» ABOUT THIS TASK
Nothing but the lines below from the one containing "right hip: (35, 363)" through the one containing "nose: (130, 233)" should appear in the answer, exact and without pictures.

» Stored dataset items

== Segment start ==

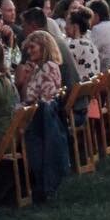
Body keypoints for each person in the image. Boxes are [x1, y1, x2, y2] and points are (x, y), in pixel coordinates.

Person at [16, 28, 70, 201]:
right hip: (32, 115)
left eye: (33, 47)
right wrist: (28, 76)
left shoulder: (49, 67)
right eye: (28, 49)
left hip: (36, 121)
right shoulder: (39, 68)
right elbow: (26, 95)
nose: (29, 51)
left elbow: (44, 101)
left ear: (44, 47)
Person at [64, 6, 101, 82]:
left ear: (75, 27)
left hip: (80, 89)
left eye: (67, 24)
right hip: (91, 88)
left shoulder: (75, 45)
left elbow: (64, 66)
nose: (65, 27)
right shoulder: (90, 43)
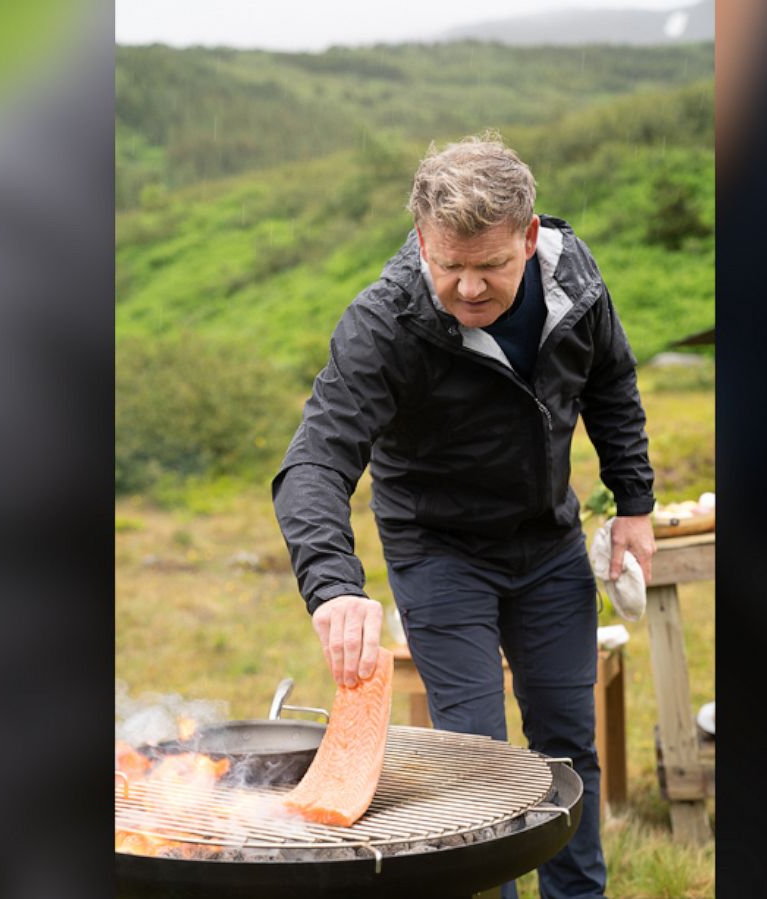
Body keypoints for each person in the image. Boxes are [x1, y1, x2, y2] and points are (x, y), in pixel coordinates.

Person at [273, 131, 656, 899]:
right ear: (422, 241)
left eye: (491, 267)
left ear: (530, 234)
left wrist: (635, 501)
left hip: (547, 542)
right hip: (440, 552)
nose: (470, 288)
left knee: (564, 749)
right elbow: (313, 461)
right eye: (450, 266)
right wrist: (335, 584)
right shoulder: (384, 325)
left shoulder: (576, 282)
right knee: (475, 761)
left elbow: (610, 384)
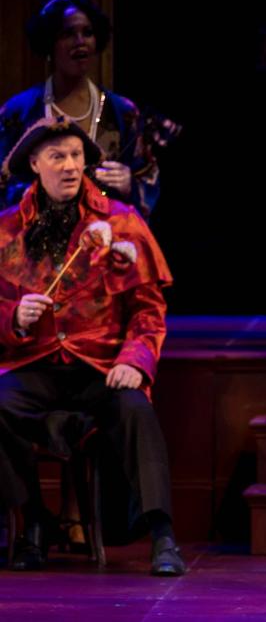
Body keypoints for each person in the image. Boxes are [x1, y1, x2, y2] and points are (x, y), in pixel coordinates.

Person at [0, 117, 181, 576]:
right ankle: (33, 523)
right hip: (35, 363)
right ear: (35, 164)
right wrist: (13, 319)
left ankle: (162, 535)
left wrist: (135, 360)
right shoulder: (6, 231)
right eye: (57, 157)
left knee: (135, 407)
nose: (70, 166)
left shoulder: (121, 222)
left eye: (77, 156)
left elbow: (148, 309)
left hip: (99, 365)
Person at [0, 0, 159, 216]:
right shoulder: (18, 112)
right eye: (68, 34)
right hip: (34, 243)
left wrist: (131, 185)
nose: (80, 41)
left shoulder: (123, 112)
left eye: (88, 33)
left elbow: (149, 183)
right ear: (49, 43)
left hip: (104, 241)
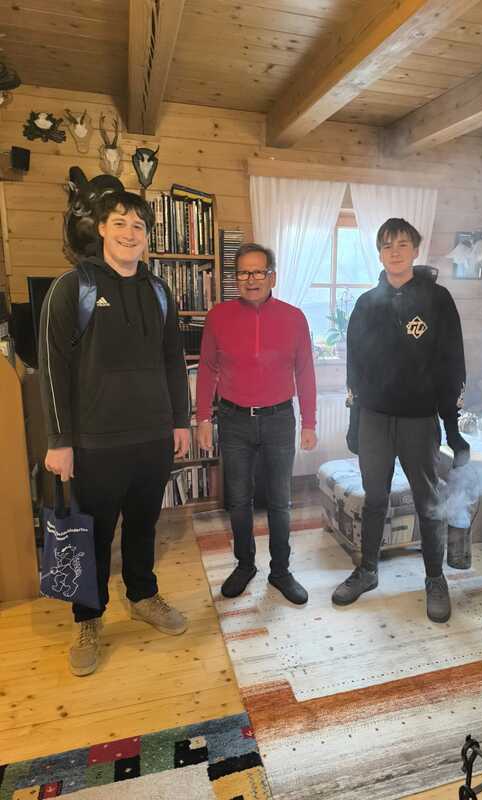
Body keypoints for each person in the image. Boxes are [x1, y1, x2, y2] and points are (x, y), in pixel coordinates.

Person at [39, 191, 191, 677]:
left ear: (147, 237)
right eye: (120, 223)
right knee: (94, 535)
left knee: (144, 525)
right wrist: (59, 440)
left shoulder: (159, 290)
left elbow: (173, 361)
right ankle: (88, 618)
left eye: (139, 226)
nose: (130, 233)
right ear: (102, 228)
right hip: (95, 443)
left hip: (152, 437)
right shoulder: (72, 287)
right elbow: (52, 367)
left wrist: (181, 421)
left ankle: (143, 596)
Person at [332, 218, 469, 622]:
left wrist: (453, 430)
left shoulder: (437, 300)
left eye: (403, 244)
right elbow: (355, 370)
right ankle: (368, 570)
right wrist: (355, 423)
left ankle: (435, 579)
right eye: (387, 245)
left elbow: (452, 366)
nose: (395, 251)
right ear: (379, 253)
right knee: (374, 498)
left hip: (419, 420)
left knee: (428, 501)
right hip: (374, 419)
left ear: (415, 249)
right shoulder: (365, 304)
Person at [196, 243, 317, 604]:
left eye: (258, 272)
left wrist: (309, 422)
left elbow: (305, 371)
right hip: (234, 420)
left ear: (272, 277)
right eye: (243, 273)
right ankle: (245, 565)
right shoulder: (218, 317)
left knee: (280, 501)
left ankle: (280, 571)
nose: (251, 279)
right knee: (238, 500)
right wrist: (203, 418)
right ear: (236, 278)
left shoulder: (294, 318)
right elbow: (207, 369)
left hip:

== Segment end ==

» PROBLEM SOLUTION
right hip: (35, 363)
right ear: (35, 164)
right wrist: (13, 319)
left ankle: (162, 535)
left wrist: (135, 360)
right shoulder: (6, 231)
right eye: (57, 157)
left knee: (135, 407)
nose: (70, 166)
left shoulder: (121, 222)
left eye: (77, 156)
left elbow: (148, 309)
left hip: (99, 365)
Person at [0, 0, 159, 216]:
right shoulder: (18, 112)
right eye: (68, 34)
right hip: (34, 243)
left wrist: (131, 185)
nose: (80, 41)
left shoulder: (123, 112)
left eye: (88, 33)
left elbow: (149, 183)
right ear: (49, 43)
left hip: (104, 241)
Body keypoints for each person in the image. Boxes are [x1, y1, x2, y2] and points are (x, y), in pixel coordinates.

Person at [39, 191, 191, 677]:
left ear: (147, 237)
right eye: (120, 223)
right knee: (94, 535)
left knee: (144, 525)
right wrist: (59, 440)
left shoulder: (159, 290)
left elbow: (173, 361)
right ankle: (88, 618)
left eye: (139, 226)
nose: (130, 233)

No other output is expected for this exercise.